START Given text
Conscious intent being selectively discouraged more than unconscious intent does not logically imply that unconscious intent to deceive will be blameless or “free from or not deserving blame”, only that it will be blamed less.
(I think you may have an unconscious motivation to commit this logical error in order to further your side of the argument. Normally I wouldn’t say this out loud, or in public, but you seem to be proposing a norm where people do state such beliefs freely. Is that right? And do you think this instance also falls under “lying”?)
I think conscious intent being selectively discouraged more than unconscious intent can make sense for several reasons:
Someone deceiving with conscious intent can apply more compute / intelligence and other resources for optimizing and maintaining the lie, which means the deception can be much bigger and more consequential, thereby causing greater damage to others.
Deceiving with conscious intent implies that the person endorses lying in that situation which means you probably need to do something substantially different to dissuade that person from lying in a similar situation in the future, compared to someone deceiving with unconscious intent. In the latter case, it might suffice to diplomatically (e.g., privately) bring up the issue to that person’s conscious awareness, so they can consciously override their unconscious motivations.
Conscious lies tend to be harder to detect (due to more optimizing power applied towards creating the appearance of truth). Economics research into optimal punishment suggests that (all else equal) crimes that are harder to detect should be punished more.
Unconscious deception is hard to distinguish from innocent mistakes. If you try to punish what you think are cases of unconscious deception, you’ll end up making a lot people feel like they were punished unfairly, either because they’re truly innocent, or because they’re not consciously aware of any deceptive intent and therefore think they’re innocent. You inevitably make a lot of enemies to you personally or to the norm you’re proposing.
(There are some issues in the way I stated points 1-4 above that I can see but don’t feel like spending more time to fix. I would rather spend my time on other topics but nobody is bringing up these points so I feel like I have to, given how much the parent comment has been upvoted.)
END Given text
START Dataset content
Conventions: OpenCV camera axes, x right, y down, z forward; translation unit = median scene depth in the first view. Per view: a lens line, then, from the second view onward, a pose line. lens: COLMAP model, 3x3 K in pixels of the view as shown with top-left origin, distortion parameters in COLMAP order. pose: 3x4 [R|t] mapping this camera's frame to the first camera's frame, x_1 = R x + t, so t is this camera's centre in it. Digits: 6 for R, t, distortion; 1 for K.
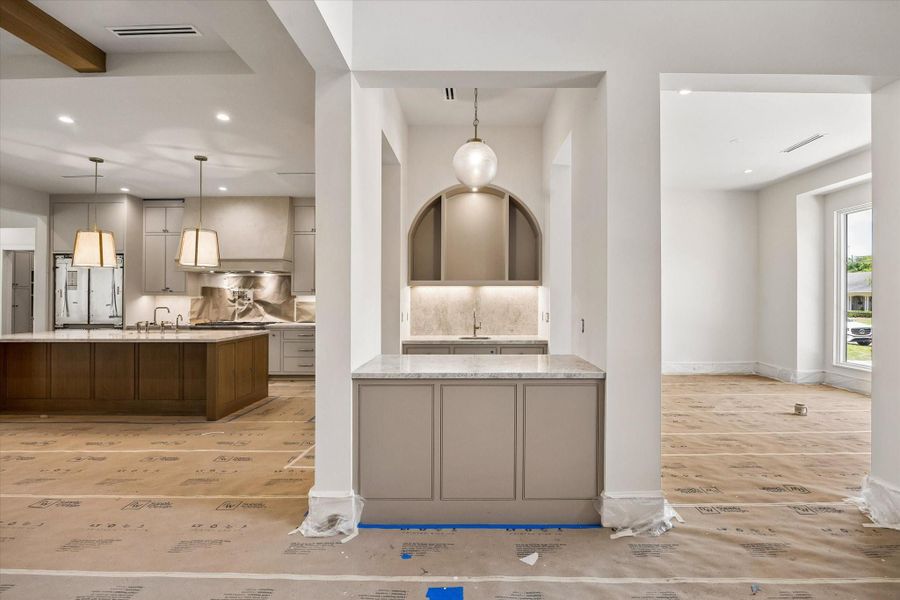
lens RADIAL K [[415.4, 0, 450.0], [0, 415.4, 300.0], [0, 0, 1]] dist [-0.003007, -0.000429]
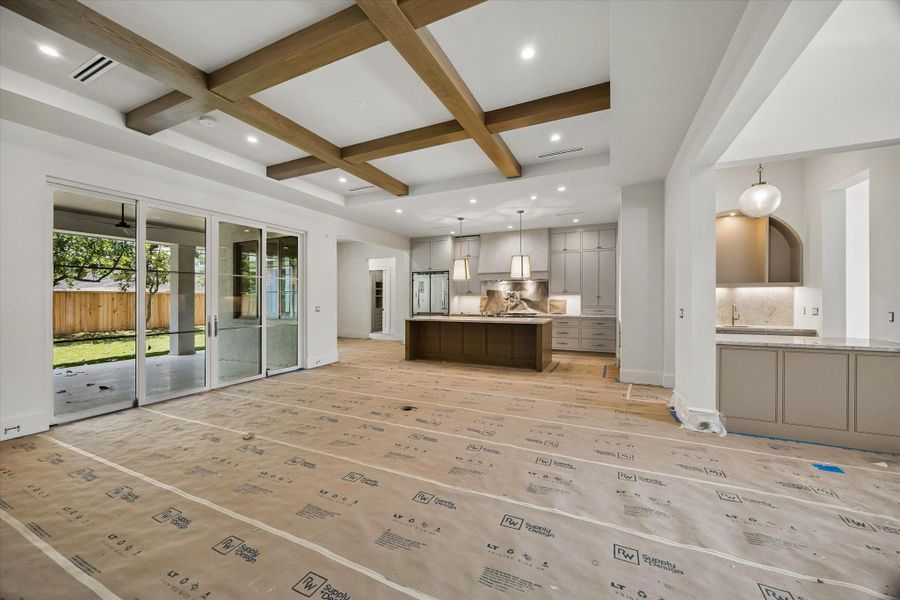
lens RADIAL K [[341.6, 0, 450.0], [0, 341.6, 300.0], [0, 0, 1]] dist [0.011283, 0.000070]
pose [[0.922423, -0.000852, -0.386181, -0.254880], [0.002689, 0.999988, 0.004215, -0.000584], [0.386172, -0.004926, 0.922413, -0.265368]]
END Dataset content
START Dataset content
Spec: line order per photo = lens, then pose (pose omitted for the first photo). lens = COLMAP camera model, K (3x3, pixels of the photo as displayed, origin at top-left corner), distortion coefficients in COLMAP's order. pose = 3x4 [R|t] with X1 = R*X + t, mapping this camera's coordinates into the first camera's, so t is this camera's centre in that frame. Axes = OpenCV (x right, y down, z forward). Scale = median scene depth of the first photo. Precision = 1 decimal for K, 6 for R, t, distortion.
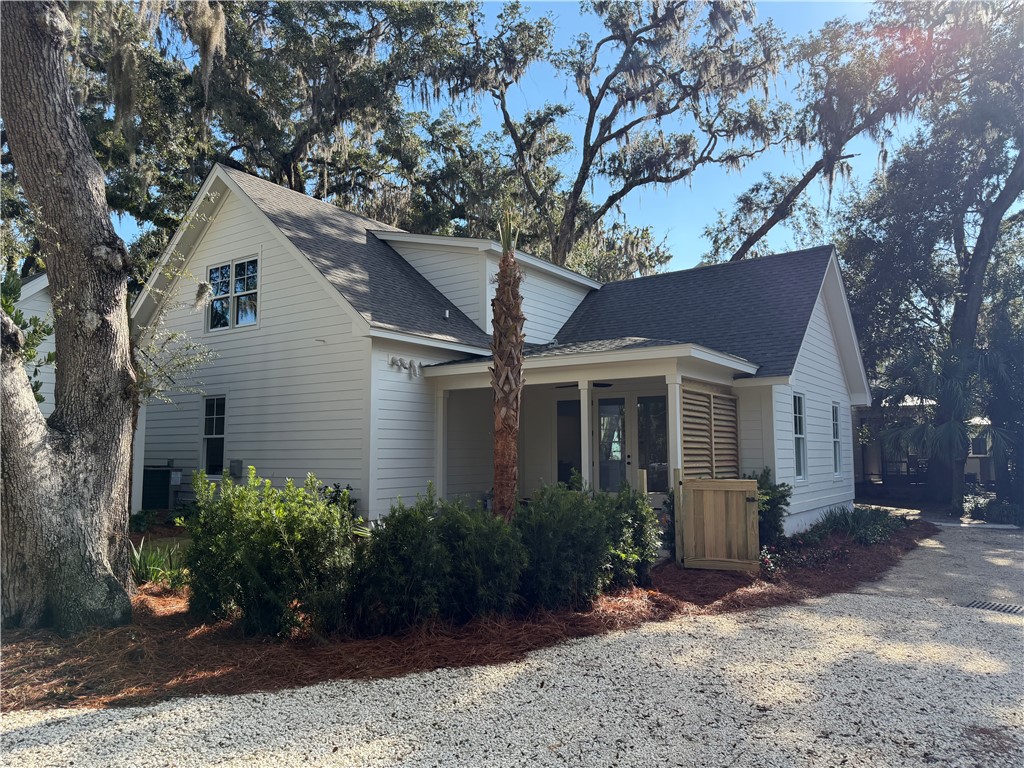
END Dataset content
■ Directions
**a)** In the passage on conscious and unconscious deception:
(i) What does economics research into optimal punishment suggest about crimes that are harder to detect?
(ii) What does the passage say might suffice for someone deceiving with unconscious intent?
(iii) What is unconscious deception hard to distinguish from?
**b)** Can you repeat word for word the part of the passage on conscious and unconscious deception starting at "Conscious lies tend" and ending at "be punished more."?
**c)** Can you write the next part of the passage on conscious and unconscious deception, picking up after its final sentence?
The lines have no connection to the passage on conscious and unconscious deception.

■ Solved tasks
**a)**
(i) All else equal, crimes that are harder to detect should be punished more.
(ii) It might suffice to diplomatically (e.g., privately) bring up the issue to that person's conscious awareness, so they can consciously override their unconscious motivations.
(iii) Innocent mistakes.

**b)**
Conscious lies tend to be harder to detect (due to more optimizing power applied towards creating the appearance of truth). Economics research into optimal punishment suggests that (all else equal) crimes that are harder to detect should be punished more.

**c)**
Yes, I was speaking imprecisely. A better phrasing is “when only conscious intent is blamed, …”
Yes. (I think your opinion is correct in this case)
It would fall under hyperbole. I think some but not all hyperboles are lies, and I weakly think this one was.
Regarding the 4 points:
I think 1 is true
2 is generally false (people dissuaded from unconsciously lying once will almost always keep unconsciously lying; not lying to yourself is hard and takes work; and someone who’s consciously lying can also stop lying when called out privately if that’s more convenient)
3 is generally false, people who are consciously lying will often subconsciously give signals that they are lying that others can pick up on (e.g. seeming nervous, taking longer to answer questions), compared to people who subconsciously lie, who usually feel safer, as there as an internal blameless narrative being written constantly.
4 is irrelevant due to the point about conscious/unconscious not being a boundary that can be pinned down by a justice process; if you’re considering this you should mainly think about what the justice process is able to pin down rather than the conscious/unconscious split.
In general I worry more about irrational adversariality than rational adversariality, and I especially worry about pressures towards making people have lower integrity of mind (e.g. pressures to destroy one’s own world-representation). I think someone who worries more about rational adversariality could more reasonably worry more about conscious lying than unconscious lying. (Still, that doesn’t tell them what to do about it; telling people “don’t consciously lie” doesn’t work, since some people will choose not to follow that advice; so a justice procedure is still necessary, and will have issues with pinning down the conscious/unconscious split)
Wow. Thanks for saying so explicitly, I wouldn’t have guessed that, and am surprised. How do you imagine that it plays out, or how it properly ought to play out when someone makes an accusation / insinuation of another person like this?
Treat it as a thing that might or might not be true, like other things? Sometimes it’s hard to tell whether it’s true, and in those cases it’s useful to be able to say something like “well, maybe, can’t know for sure”.
I’m trying to understand why this norm seems so crazy to me...
I definitely do something very much like this with people that I’m close with, in private. I have once been in a heated multi-person conversation, and politely excused myself and a friend, to step into another room. In that context, I then looked the friend in the eye, and said “it seems to me that you’re rationalizing [based on x evidence]. Are you sure you really believe what you’re saying here?”
And friends have sometimes helped me in similar ways, “the things that you’re saying don’t quite add up...”
(Things like this happen more often these days, now that rationalists have imported more Circling norms of sharing feelings and stories. Notably these norms include a big helping of NVC norms: owning your experience as your own, and keeping interpretation separate from observation.)
All things considered, I think this is a pretty radical move. But it seems like it depends a lot on the personal trust between me and the other person. I would feel much less comfortable with that kind of interaction with a random stranger, or in a public space.
Why?
Well for one thing, if I’m having a fight with someone, having someone else question my motivations can cause me to lose ground in the fight. It can be an aggressive move, used to undercut the arguments that one is trying to make.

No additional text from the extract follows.